Судьба благоприятствовала роману, который уже обошелся фрейлейн фон Вангель в двести или триста луидоров.
Супруги де Ларсе остановились в «Савойском кресте» — самой модной гостинице, но г-жа де Ларсе нашла, что там слишком шумно, и сняла очаровательный домик на берегу озера. В этом году на водах было очень весело; съехалось много богатых людей, один пышный бал сменялся другим, публика одевалась, как в Париже, и по вечерам все собирались в «Редуте». Недовольная местными мастерицами, неискусными и неаккуратными, г-жа де Ларсе решила нанять девушку, умеющую шить. Ей посоветовали обратиться в контору г-жи Туано, и та не замедлила привести к ней нескольких местных уроженок, явно очень неумелых. Наконец появилась Аникен. Сто франков, полученных от молодой девушки, удвоили обычную ловкость г-жи Туано, а серьезный вид Аникен понравился г-же де Ларсе, которая оставила ее у себя и послала за ее сундуком.
В тот же вечер, когда господа отправились в «Редут», Аникен, предаваясь мечтам, прогуливалась в саду на берегу озера.

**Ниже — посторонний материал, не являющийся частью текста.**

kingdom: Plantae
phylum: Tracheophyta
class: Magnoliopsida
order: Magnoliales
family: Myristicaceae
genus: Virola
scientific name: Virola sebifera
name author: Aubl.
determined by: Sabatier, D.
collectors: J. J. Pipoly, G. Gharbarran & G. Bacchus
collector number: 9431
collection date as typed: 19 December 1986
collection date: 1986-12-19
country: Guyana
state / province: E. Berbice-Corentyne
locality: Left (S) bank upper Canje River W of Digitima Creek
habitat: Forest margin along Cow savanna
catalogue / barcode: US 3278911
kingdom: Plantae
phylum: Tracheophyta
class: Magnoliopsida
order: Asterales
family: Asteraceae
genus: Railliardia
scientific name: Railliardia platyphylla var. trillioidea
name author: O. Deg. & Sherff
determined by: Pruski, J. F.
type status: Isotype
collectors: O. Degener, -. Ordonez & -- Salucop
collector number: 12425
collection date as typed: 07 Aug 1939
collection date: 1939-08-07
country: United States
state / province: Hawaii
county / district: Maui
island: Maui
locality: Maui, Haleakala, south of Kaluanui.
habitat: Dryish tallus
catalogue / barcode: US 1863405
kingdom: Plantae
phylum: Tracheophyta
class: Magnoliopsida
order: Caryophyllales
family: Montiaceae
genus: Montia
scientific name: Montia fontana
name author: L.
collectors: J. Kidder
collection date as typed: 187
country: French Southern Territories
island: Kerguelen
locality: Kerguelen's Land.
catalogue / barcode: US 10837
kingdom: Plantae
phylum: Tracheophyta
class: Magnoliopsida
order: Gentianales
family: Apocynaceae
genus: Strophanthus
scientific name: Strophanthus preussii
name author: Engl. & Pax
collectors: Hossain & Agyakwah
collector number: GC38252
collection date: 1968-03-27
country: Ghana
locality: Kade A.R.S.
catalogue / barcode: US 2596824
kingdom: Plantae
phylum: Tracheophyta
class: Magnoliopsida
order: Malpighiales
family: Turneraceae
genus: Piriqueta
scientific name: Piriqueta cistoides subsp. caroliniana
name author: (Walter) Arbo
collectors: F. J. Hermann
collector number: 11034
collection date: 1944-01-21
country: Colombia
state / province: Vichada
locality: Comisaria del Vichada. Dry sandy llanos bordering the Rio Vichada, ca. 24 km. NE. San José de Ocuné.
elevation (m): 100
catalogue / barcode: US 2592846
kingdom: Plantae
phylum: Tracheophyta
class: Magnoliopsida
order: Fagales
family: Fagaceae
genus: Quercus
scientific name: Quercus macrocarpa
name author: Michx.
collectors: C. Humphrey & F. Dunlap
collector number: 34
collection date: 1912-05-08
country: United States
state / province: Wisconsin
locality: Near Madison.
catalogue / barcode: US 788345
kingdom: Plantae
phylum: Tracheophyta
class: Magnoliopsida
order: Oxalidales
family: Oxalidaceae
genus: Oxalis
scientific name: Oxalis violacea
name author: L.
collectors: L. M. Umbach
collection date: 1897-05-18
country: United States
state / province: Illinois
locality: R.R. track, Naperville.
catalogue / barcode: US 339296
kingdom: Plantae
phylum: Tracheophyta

«Вот я и выполнила свою безумную затею! Что будет, если кто-нибудь узнает меня? Что скажет госпожа де Сели, которая думает, что я в Кенигсберге?»
Мужество, поддерживавшее Минну, когда надо было действовать, теперь начало ее покидать. Душа ее была в смятении, дыхание часто прерывалось. Раскаяние и страх попеременно терзали ее. Наконец за горой От-Комб взошла луна; ее сверкающий диск отражался в водах озера, слегка волнуемых северным бризом; большие белые облака причудливой формы быстро проносились перед луной и казались Минне чудовищными великанами. «Они мчатся из моей страны, — говорила она себе, — они хотят видеть меня и придать мне мужества, чтобы я смогла сыграть до конца необычайную роль, за которую взялась».
Ее внимательный, страстный взор следил за их быстрым движением. «Тени предков, — говорила она себе, — признаете ли вы во мне вашу кровь? Я так же мужественна, как вы; не пугайтесь странного наряда, в котором вы меня видите, — я буду верна своей чести. Тайное пламя чести и доблести, которые вы мне передали, не находит ничего достойного себя в прозаическом веке, в котором я живу волею судеб. Будете ли вы презирать меня за то, что я сама творю свою судьбу так, как мне это велит огонь, пылающий во мне?» Минна уже не чувствовала себя несчастной.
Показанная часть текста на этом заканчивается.